» **Provided data**

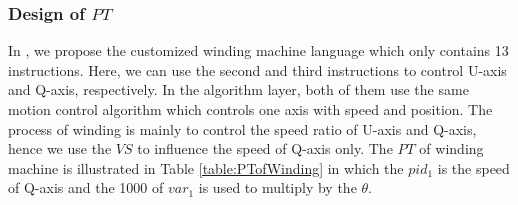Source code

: \documentclass[journal,UTF8]{IEEEtran}
\begin{document}
\subsubsection{Design of $PT$}
In \cite{wu2018customized}, we propose the customized winding machine language which only contains 13 instructions. Here, we can use the second and third instructions to control U-axis and Q-axis, respectively. In the algorithm layer, both of them use the same motion control algorithm which controls one axis with speed and position. The process of winding is mainly to control the speed ratio of U-axis and Q-axis, hence we use the $VS$ to influence the speed of Q-axis only. The $PT$ of winding machine is illustrated in Table \ref{table:PTofWinding} in which the $pid_1$ is the speed of Q-axis and the 1000 of $var_1$ is used to multiply by the $\theta$.
\end{document}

» **Assignment**
Your copy should hold every entry exactly as written, but none of the pictures.

» **Response to this task**
Source code

: \documentclass[journal,UTF8]{IEEEtran}
\begin{document}
\subsubsection{Design of $PT$}
In \cite{wu2018customized}, we propose the customized winding machine language which only contains 13 instructions. Here, we can use the second and third instructions to control U-axis and Q-axis, respectively. In the algorithm layer, both of them use the same motion control algorithm which controls one axis with speed and position. The process of winding is mainly to control the speed ratio of U-axis and Q-axis, hence we use the $VS$ to influence the speed of Q-axis only. The $PT$ of winding machine is illustrated in Table \ref{table:PTofWinding} in which the $pid_1$ is the speed of Q-axis and the 1000 of $var_1$ is used to multiply by the $\theta$.
\end{document}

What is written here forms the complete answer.